The school sits in a neighbourhood with constant construction activity and a godown is in its immediate vicinity. Creating a learning space for a young age group on such a site required that the school be an enclosed and protective space. The site factor played a key role in the design, along with the Reggio-Emilia education approach itself, on which the school is based.
Global Architecture & Design Awards 2018
Second Award | Category: Institutional (Built)
Architects: Biome Environmental Solutions Pvt Ltd
Team Members: Chitra Vishwanath, Sharath Nayak, Anurag Tamhankar, Soujanya Krishnaprasad, Murlidhar Reddy
Country: India

Unlike the longstanding notion of everlasting buildings, it is not uncommon to see built spaces being renovated or redone entirely to keep pace with people’s changing needs. The permanence of a building may no longer be a prerequisite in its design. This being accepted, it is necessary to allow material recovery and recycling, or reconstruct the same building elsewhere – anything but create debris that will occupy landfills.

Various building techniques make the design economical and recoverable to the maximum – chappadi granite stone slab foundation, paver block flooring, paper tube partition walls, and bolted steel supports – creating a structure that can be transposed. The external fabricated façade is a tack-welded mild steel frame with panels of perforated metal sheet, pinewood, reflective glass, operable louvres and sliding windows, planned with regard to light and ventilation. CSEBs made of soil from different sites in the locality create pleasing patterns which harmonize with the floor colours. GI sheet is used in consideration to the roof slope, with a false ceiling of bamboo mat plywood for thermal and sound insulation, which further imparts a sense of warmth. Preference of a hand-crafted material such as bamboo mat over the conventional plywood allows a valuable skill to be preserved.
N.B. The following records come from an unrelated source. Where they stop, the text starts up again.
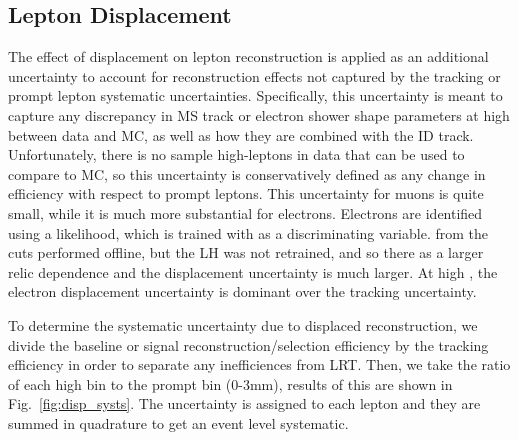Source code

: \subsection{Lepton Displacement}

The effect of displacement on lepton reconstruction is applied as an additional uncertainty to account for reconstruction effects not captured by the tracking or prompt lepton systematic uncertainties. Specifically, this uncertainty is meant to capture any discrepancy in MS track or electron shower shape parameters at high \absdz between data and MC, as well as how they are combined with the ID track. Unfortunately, there is no sample high-\absdz leptons in data that can be used to compare to MC, so this uncertainty is conservatively defined as any change in efficiency with respect to prompt leptons. This uncertainty for muons is quite small, while it is much more substantial for electrons. Electrons are identified using a likelihood, which is trained with \dz as a discriminating variable. \absdz from the cuts performed offline, but the LH was not retrained, and so there as a larger relic \dz dependence and the displacement uncertainty is much larger. At high \absdz, the electron displacement uncertainty is dominant over the tracking uncertainty.

To determine the systematic uncertainty due to displaced reconstruction, we divide the baseline or signal reconstruction/selection efficiency by the tracking efficiency in order to separate any inefficiences from LRT. Then, we take the ratio of each high \dz bin to the prompt bin (0-3mm), results of this are shown in Fig.~\ref{fig:disp_systs}. The uncertainty is assigned to each lepton and they are summed in quadrature to get an event level systematic. 

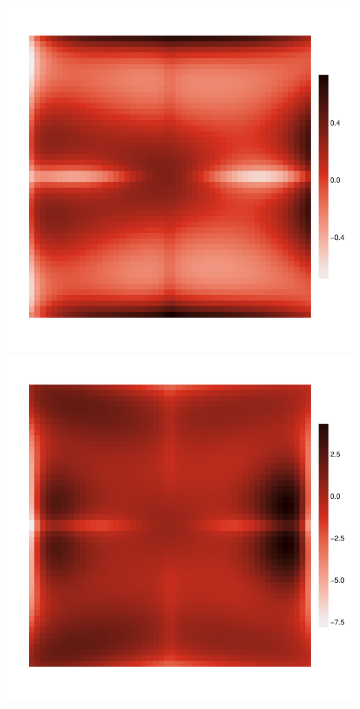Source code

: \documentclass{article}
\begin{document}
\begin{figure}
\begin{subfigure}{0.3\textwidth}
		\includegraphics[width=\linewidth]{figures/res113}\\
		\includegraphics[width=\linewidth]{figures/res114}\\

\end{subfigure}
\end{figure}
\end{document}
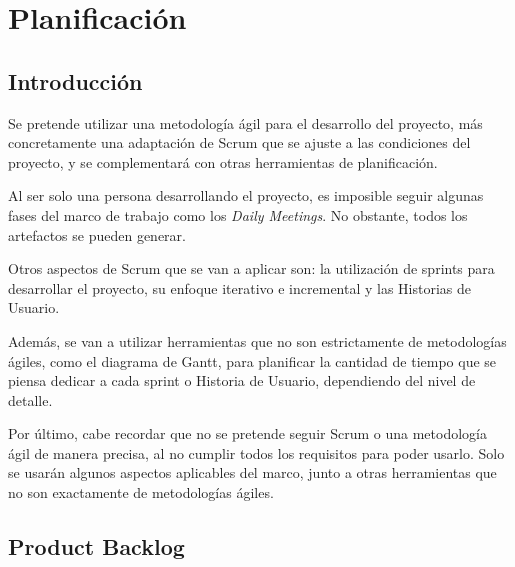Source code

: \chapter{Planificación}

\section{Introducción}

Se pretende utilizar una metodología ágil para el desarrollo del proyecto, más concretamente una adaptación de Scrum que se ajuste a las condiciones del proyecto, y se complementará con otras herramientas de planificación.

\bigskip

Al ser solo una persona desarrollando el proyecto, es imposible seguir algunas fases del marco de trabajo como los \textit{Daily Meetings}. No obstante, todos los artefactos se pueden generar.

\bigskip

Otros aspectos de Scrum que se van a aplicar son: la utilización de sprints para desarrollar el proyecto, su enfoque iterativo e incremental y las Historias de Usuario.

\bigskip

Además, se van a utilizar herramientas que no son estrictamente de metodologías ágiles, como el diagrama de Gantt, para planificar la cantidad de tiempo que se piensa dedicar a cada sprint o Historia de Usuario, dependiendo del nivel de detalle. 

\bigskip

Por último, cabe recordar que no se pretende seguir Scrum o una metodología ágil de manera precisa, al no cumplir todos los requisitos para poder usarlo. Solo se usarán algunos aspectos aplicables del marco, junto a otras herramientas que no son exactamente de metodologías ágiles.


\section{Product Backlog}

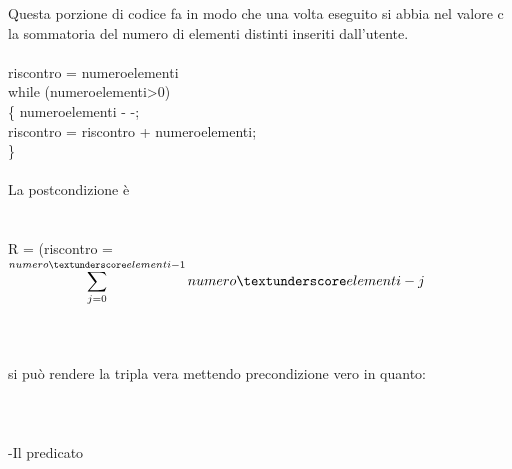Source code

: \documentclass[11pt, a4paper, titlepage, block]{article}
\begin{document}
Questa porzione di codice fa in modo che una volta eseguito si abbia nel valore c la sommatoria del numero di elementi distinti inseriti dall'utente.	
\\
\\
riscontro = numero\textunderscore elementi\\	
while (numero\textunderscore elementi\textgreater 0) \\
\{
numero\textunderscore elementi - -;\\
riscontro = riscontro + numero\textunderscore elementi;\\
\}
\\
\\
La postcondizione \`e 
\\
\\
\\
R = (riscontro = $\displaystyle \sum_{j=0}^{numero\textunderscore elementi-1} numero\textunderscore elementi - j $\\
\\
\\
\\
si pu\`o rendere la tripla vera mettendo precondizione vero in quanto:\\
\\
\\
\\
 -Il predicato
 
\end{document}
Exploratory learning is encouraged through a permeable design of the interiors – walls of varying heights enclosing curvilinear classrooms and common spaces under a skylight-dotted roof. The roof is supported on eight columns, each in the form of a branching tree. This tree form, while being a structural element, allows the roof to be perceived from a height that children can relate to. It is also a reinterpretation of learning under a tree, a common sight in rural parts of the country.
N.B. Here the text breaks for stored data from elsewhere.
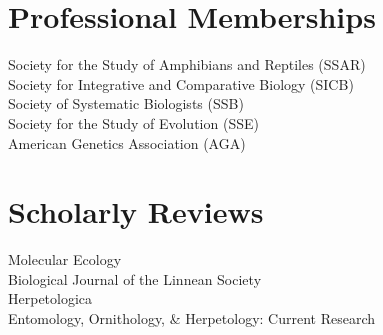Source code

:\documentclass[11pt,a4paper,sans]{moderncv}        %
\begin{document}
\section{Professional Memberships}
Society for the Study of Amphibians and Reptiles (SSAR) \\
Society for Integrative and Comparative Biology (SICB) \\
Society of Systematic Biologists (SSB) \\
Society for the Study of Evolution (SSE) \\
American Genetics Association (AGA) 


\section{Scholarly Reviews}
Molecular Ecology \\
Biological Journal of the Linnean Society \\
Herpetologica \\
Entomology, Ornithology, \& Herpetology: Current Research \\
\end{document}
The building consists of four classrooms, a studio and a childhood stimulation centre around a central piazza, with filter spaces allowing transition between the rooms and the piazza. The toilet is designed with consideration to the young age group, cubicles scaled appropriately for children as well as their need to be supervised. Open drains in the wash area and urinal walls are incorporated for ease of use and maintenance. Light durable furniture made of honeycomb boards and paper tubes further encourages kids to explore and play with the environment. The versatility of the material permits a variety of configurations. Rainwater is harvested from the entire roof area, filtered and collected in the sump tank which overflows into a groundwater recharge well, effecting water security. Solid waste from the school is disposed of in twin leach pits which are effective in returning nutrient to the soil.